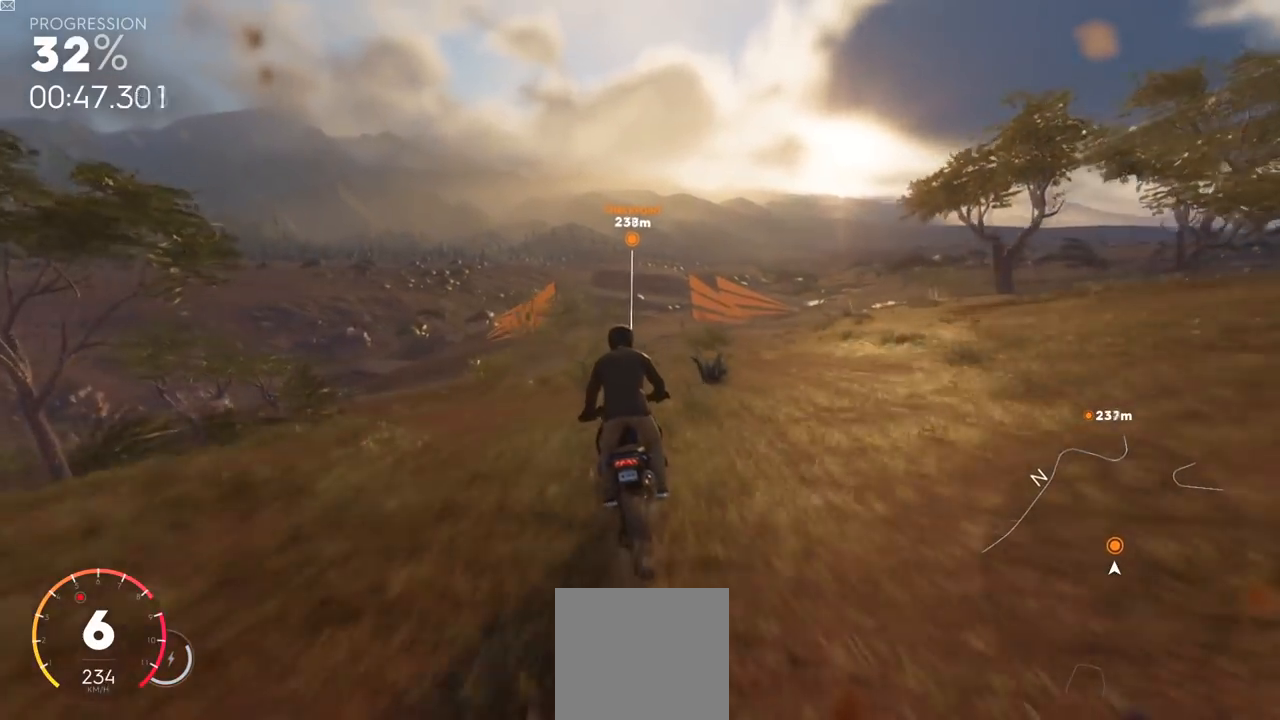
{"buttons": ["L2", "R2"], "left_stick": "center", "right_stick": "center", "events": [[417, "L2", "down"]]}
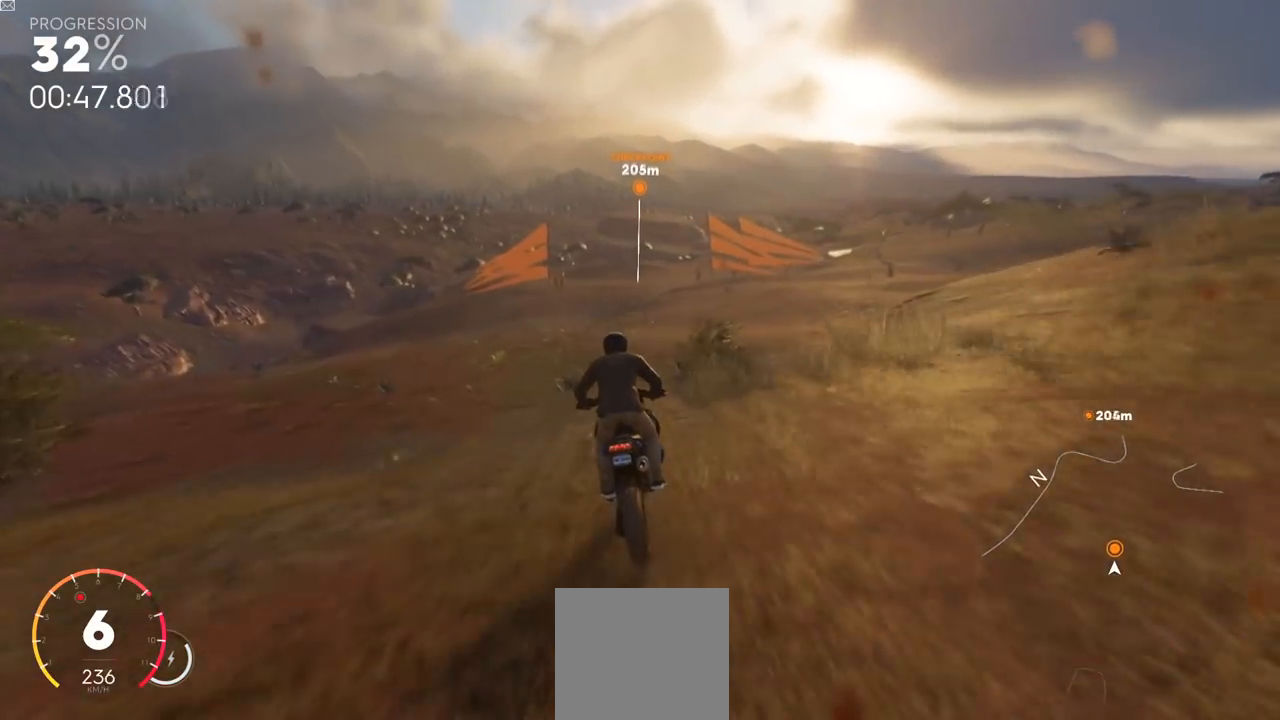
{"buttons": ["R2"], "left_stick": "left", "right_stick": "center", "events": [[150, "L2", "up"], [384, "left_stick", "left"]]}
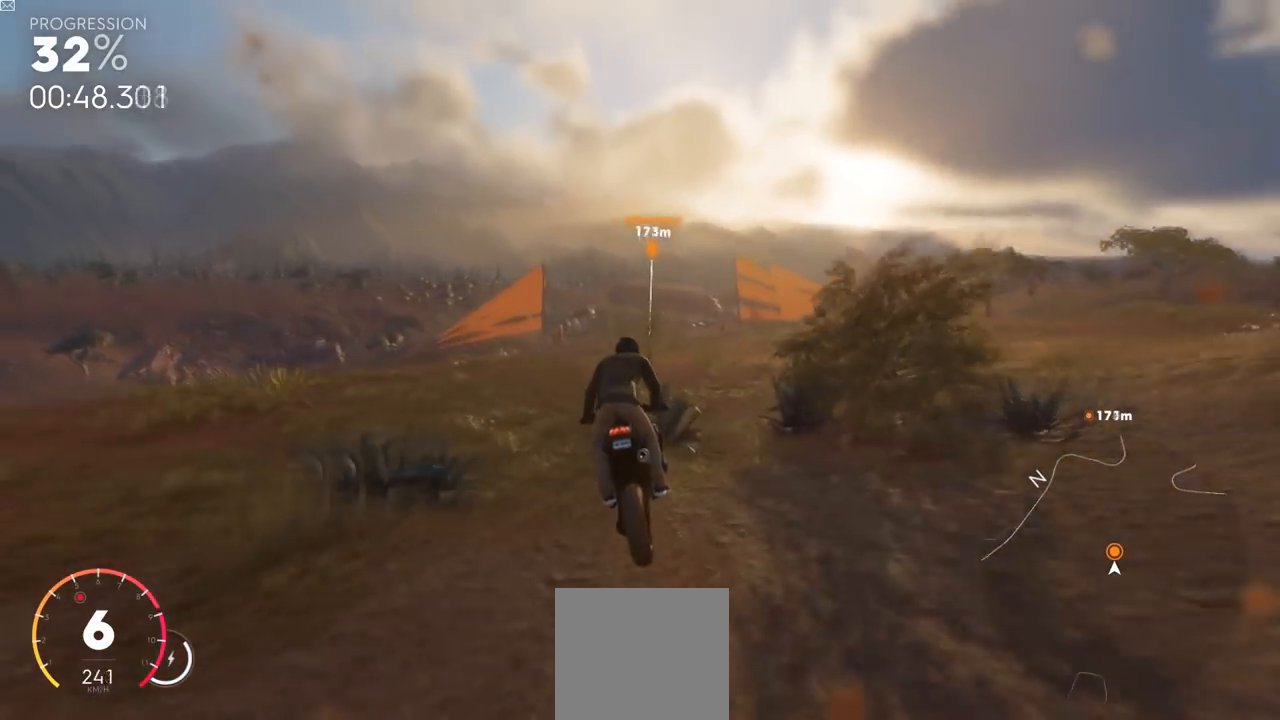
{"buttons": ["R2"], "left_stick": "center", "right_stick": "center", "events": [[150, "Y", "down"], [333, "left_stick", "center"], [484, "Y", "up"]]}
□ □ □ □ □
## What the task requires
Please repeat all of the data exactly as it stands, leaving the pictures out.

## Result of the task
{"buttons": ["L2", "R2"], "left_stick": "center", "right_stick": "center", "events": [[417, "L2", "down"]]}
{"buttons": ["R2"], "left_stick": "left", "right_stick": "center", "events": [[150, "L2", "up"], [384, "left_stick", "left"]]}
{"buttons": ["R2"], "left_stick": "center", "right_stick": "center", "events": [[150, "Y", "down"], [333, "left_stick", "center"], [484, "Y", "up"]]}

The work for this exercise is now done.